By, Wendy Mogel
November 14, 2011
Exposing small children to lots of environments isn’t terribly scary because we’re right beside them holding their hands, scanning the surroundings for any danger. But once they become teenagers — so reckless, so dopey, so sleepy — it’s much more challenging.
Last week, the mother of a 13-year-old boy told me that she enjoyed my book, The Blessing of a Skinned Knee, but hasn’t been able to bring herself to read The Blessing of a B Minus. She said:
Lucas must get A’s. And he’s not much of a student so I help him with his homework for at least two hours every night. I have your book on my night table but I can’t open it. It’s the title. It makes me want to throw-up.
A teen we interviewed for TODAY said her mom’s top three fears are “me learning to drive, choking, and me being abducted. And somehow she ties everything into those three issues.”
Other teens complain that their parents demand that they text them at every turn.

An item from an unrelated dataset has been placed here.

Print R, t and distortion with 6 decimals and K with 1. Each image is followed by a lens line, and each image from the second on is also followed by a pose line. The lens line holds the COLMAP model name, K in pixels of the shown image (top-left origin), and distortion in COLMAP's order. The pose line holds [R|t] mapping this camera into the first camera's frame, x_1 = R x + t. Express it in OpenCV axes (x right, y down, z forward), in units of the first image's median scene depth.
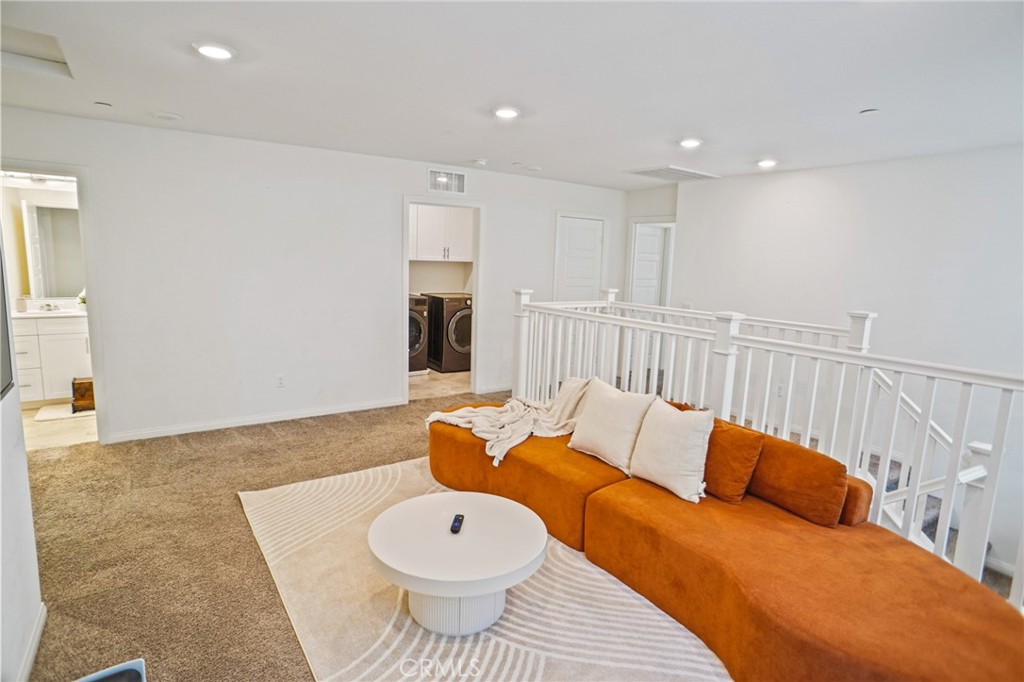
lens RADIAL K [[549.2, 0, 509.6], [0, 549.2, 345.2], [0, 0, 1]] dist [0.000681, -0.000031]
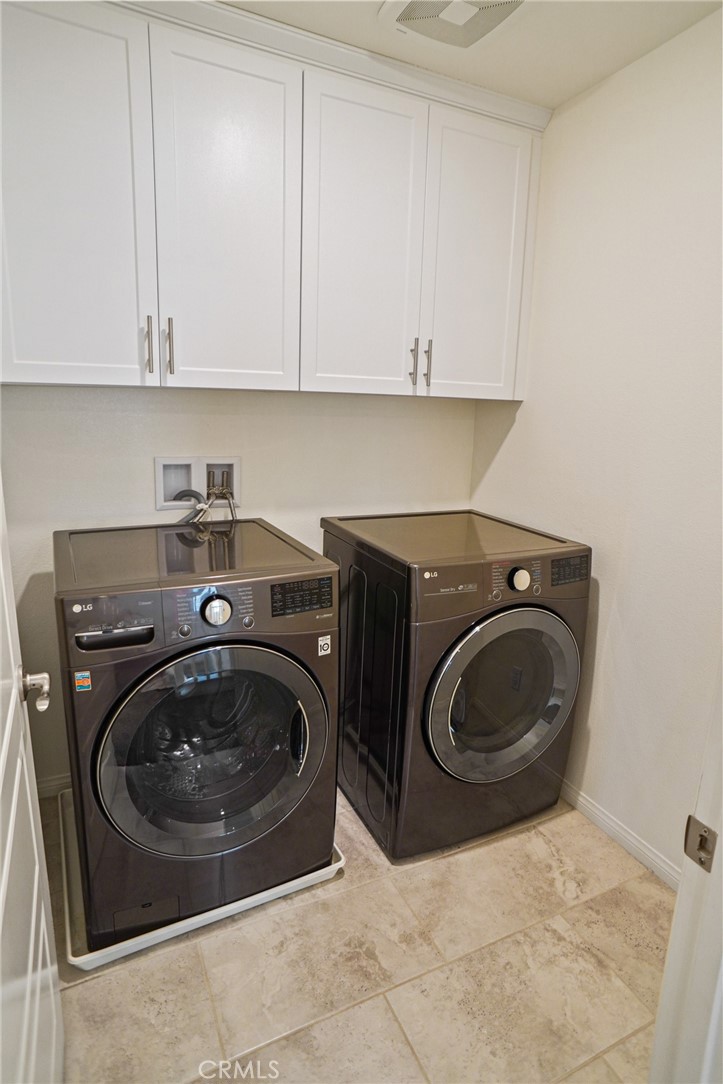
lens RADIAL K [[581.4, 0, 363.4], [0, 581.4, 536.8], [0, 0, 1]] dist [0.000681, -0.000031]
pose [[0.990030, 0.039480, -0.135213, -0.102732], [-0.031010, 0.997456, 0.064188, -0.104949], [0.137403, -0.059355, 0.988735, 0.729318]]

When you get to the party…when you leave the party…when you arrive home if I’m already asleep so if I wake up in the night I can check to see that you got home safely.

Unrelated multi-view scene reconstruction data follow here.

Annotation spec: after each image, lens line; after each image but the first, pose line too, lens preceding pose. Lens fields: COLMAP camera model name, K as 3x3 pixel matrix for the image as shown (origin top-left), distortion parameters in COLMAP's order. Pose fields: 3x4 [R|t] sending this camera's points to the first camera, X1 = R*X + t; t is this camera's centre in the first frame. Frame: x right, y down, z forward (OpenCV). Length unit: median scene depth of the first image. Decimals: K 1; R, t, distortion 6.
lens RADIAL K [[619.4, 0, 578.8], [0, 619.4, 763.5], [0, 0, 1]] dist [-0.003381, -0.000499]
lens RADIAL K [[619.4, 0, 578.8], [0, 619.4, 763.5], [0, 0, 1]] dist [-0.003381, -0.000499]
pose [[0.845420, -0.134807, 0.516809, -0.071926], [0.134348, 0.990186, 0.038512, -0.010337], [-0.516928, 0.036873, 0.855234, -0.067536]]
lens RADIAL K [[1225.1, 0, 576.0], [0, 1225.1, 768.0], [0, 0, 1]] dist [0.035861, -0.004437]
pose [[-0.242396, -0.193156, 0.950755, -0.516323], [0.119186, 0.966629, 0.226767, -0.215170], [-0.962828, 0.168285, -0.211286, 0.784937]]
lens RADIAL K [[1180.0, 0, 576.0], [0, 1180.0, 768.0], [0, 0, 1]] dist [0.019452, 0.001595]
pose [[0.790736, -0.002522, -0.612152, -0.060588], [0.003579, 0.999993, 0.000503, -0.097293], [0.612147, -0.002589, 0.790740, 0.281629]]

Some tell me they can’t win in communicating with their parents: If I don’t tell them stuff they seem sad, or betrayed or imagine the worst, but if I do they overreact and want to take over.

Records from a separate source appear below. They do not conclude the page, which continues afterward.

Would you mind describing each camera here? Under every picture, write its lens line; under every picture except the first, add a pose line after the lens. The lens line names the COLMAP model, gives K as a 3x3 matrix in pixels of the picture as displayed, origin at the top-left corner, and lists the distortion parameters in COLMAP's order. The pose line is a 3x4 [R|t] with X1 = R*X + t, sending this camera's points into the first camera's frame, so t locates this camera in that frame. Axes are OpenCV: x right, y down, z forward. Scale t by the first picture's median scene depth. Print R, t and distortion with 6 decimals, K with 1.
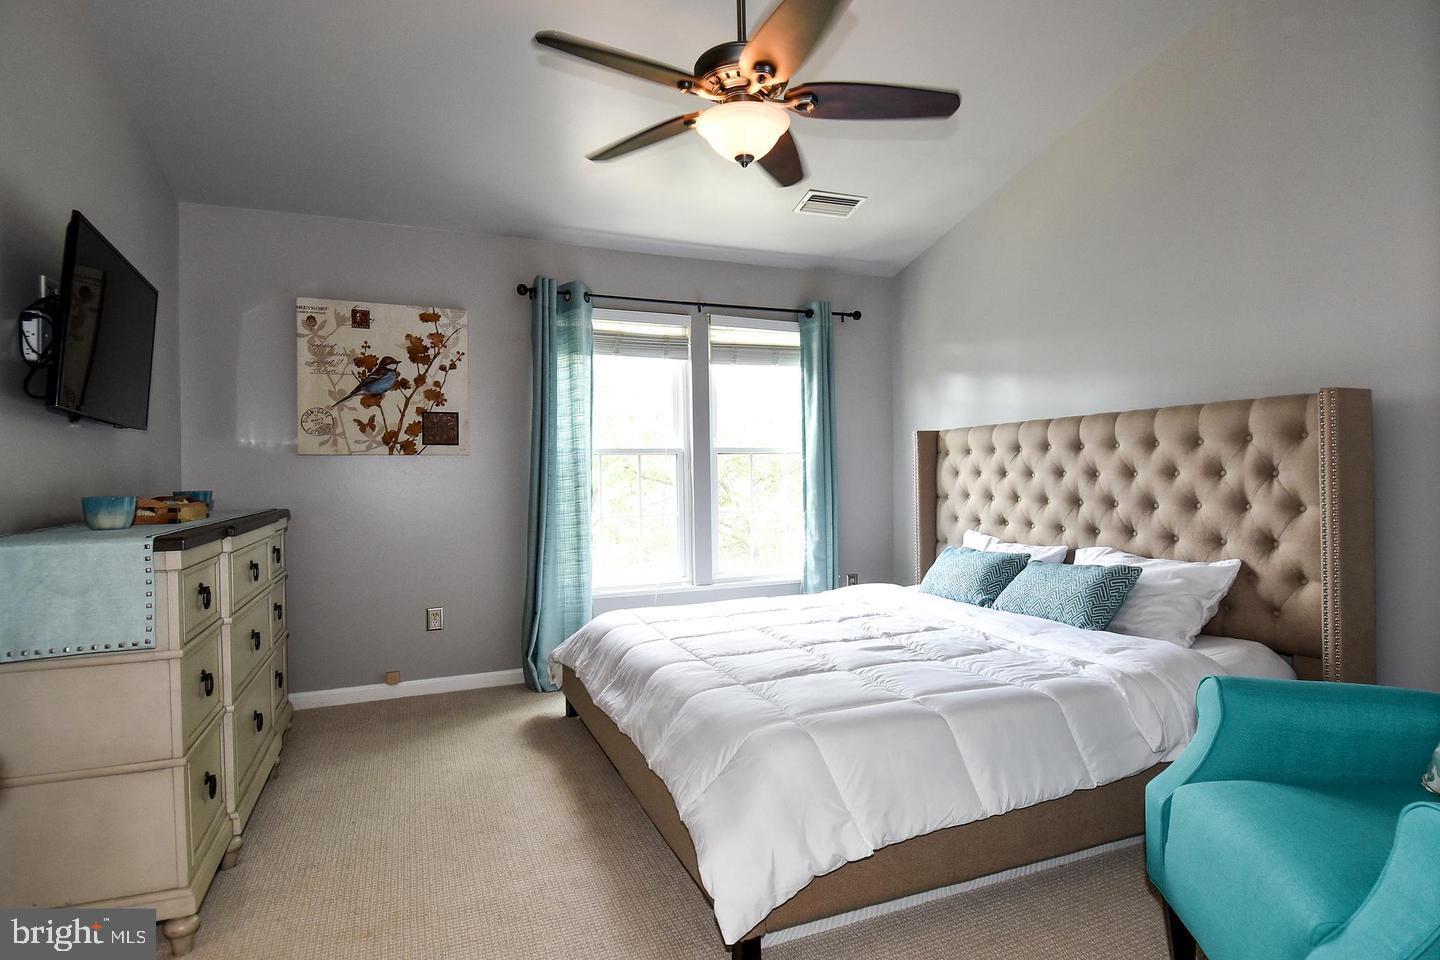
lens RADIAL K [[778.6, 0, 752.7], [0, 778.6, 474.1], [0, 0, 1]] dist [0.077611, -0.066099]
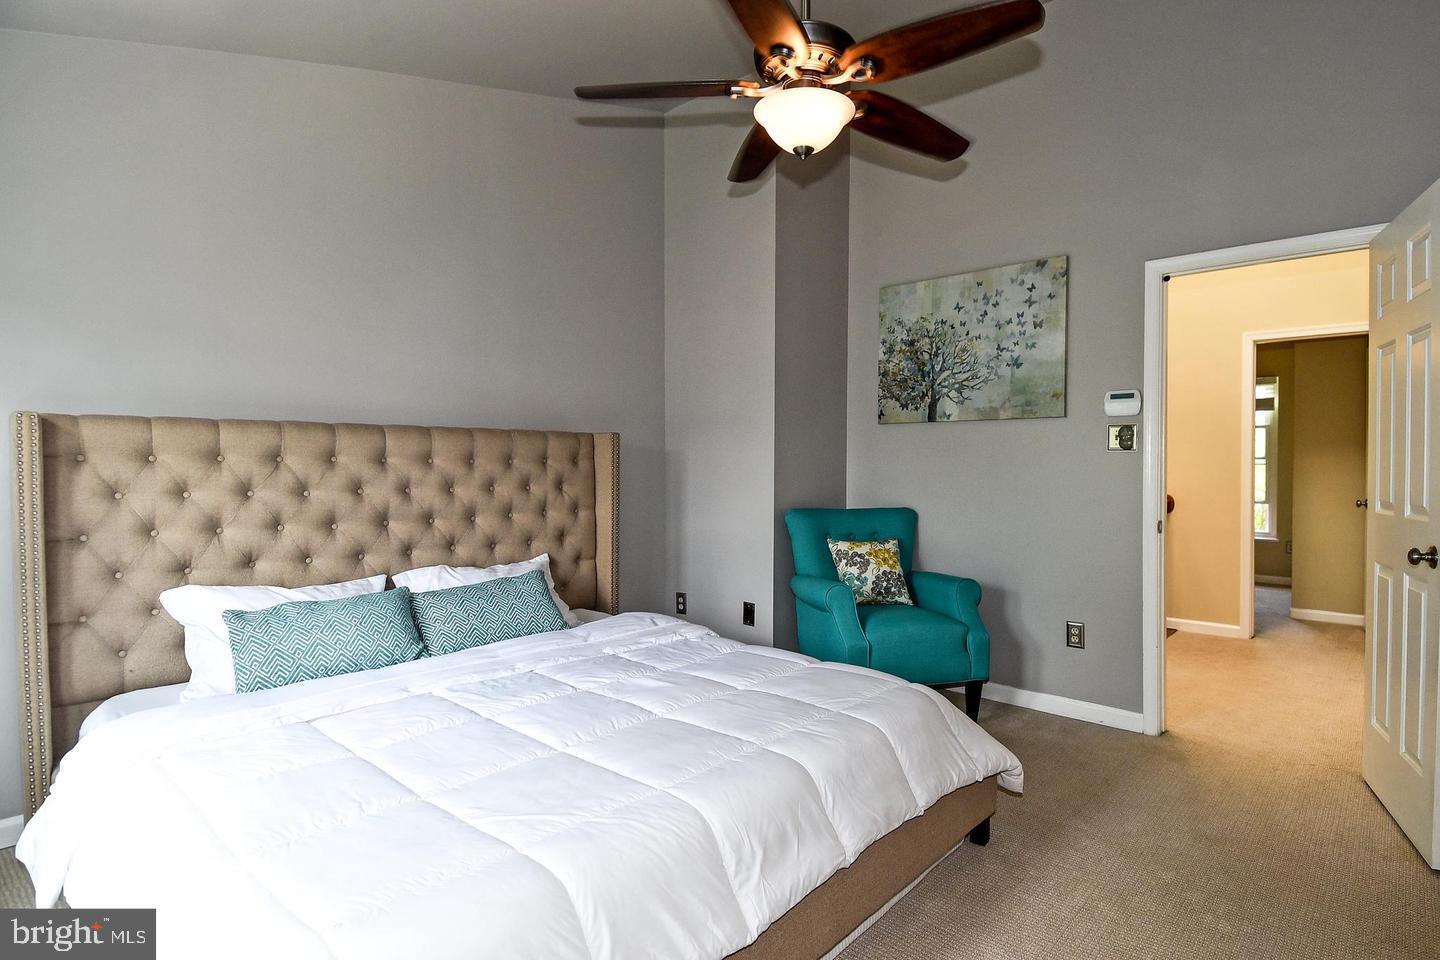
lens RADIAL K [[778.6, 0, 752.7], [0, 778.6, 474.1], [0, 0, 1]] dist [0.077611, -0.066099]
pose [[-0.436747, 0.005496, 0.899568, -0.479414], [0.005592, 0.999979, -0.003395, -0.011416], [-0.899567, 0.003548, -0.436768, 0.860798]]
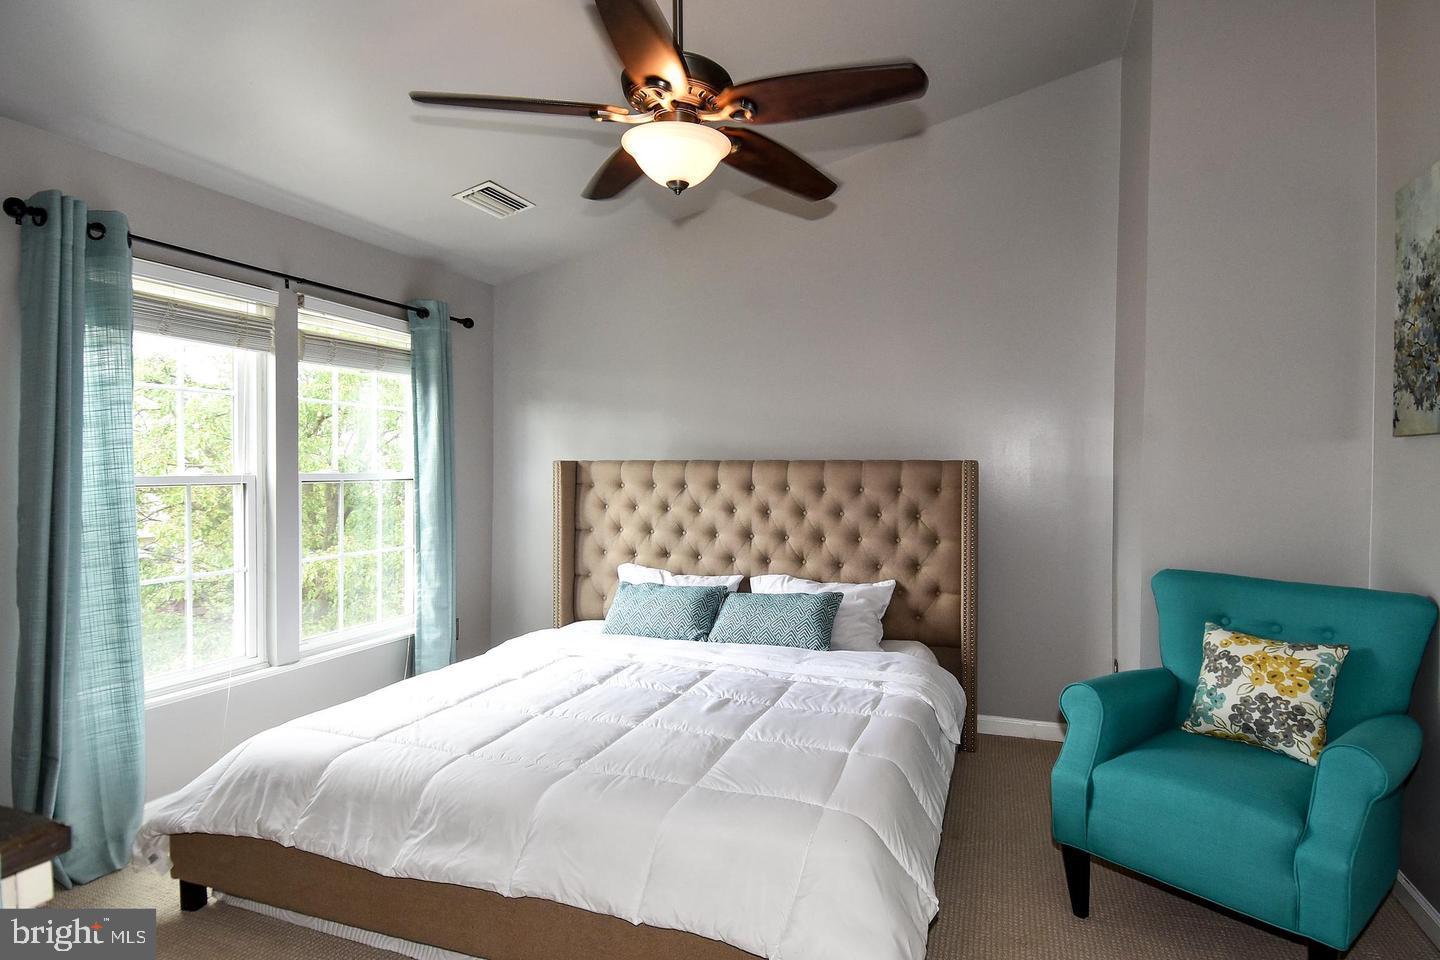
lens RADIAL K [[778.6, 0, 752.7], [0, 778.6, 474.1], [0, 0, 1]] dist [0.077611, -0.066099]
pose [[0.666997, 0.009723, 0.744997, -0.363249], [-0.015742, 0.999876, 0.001044, -0.047026], [-0.744894, -0.012424, 0.667067, 0.205283]]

I’m starting to think that the most loving, intelligent parents wish their children would just skip adolescence entirely, that our world is just too dangerous and competitive to chance any risky moves. They pray that their child will go from pleasant, diligent third-grader to junior statesman with no experimentation or mistakes or the possibility of blemishes on the high school transcripts in between.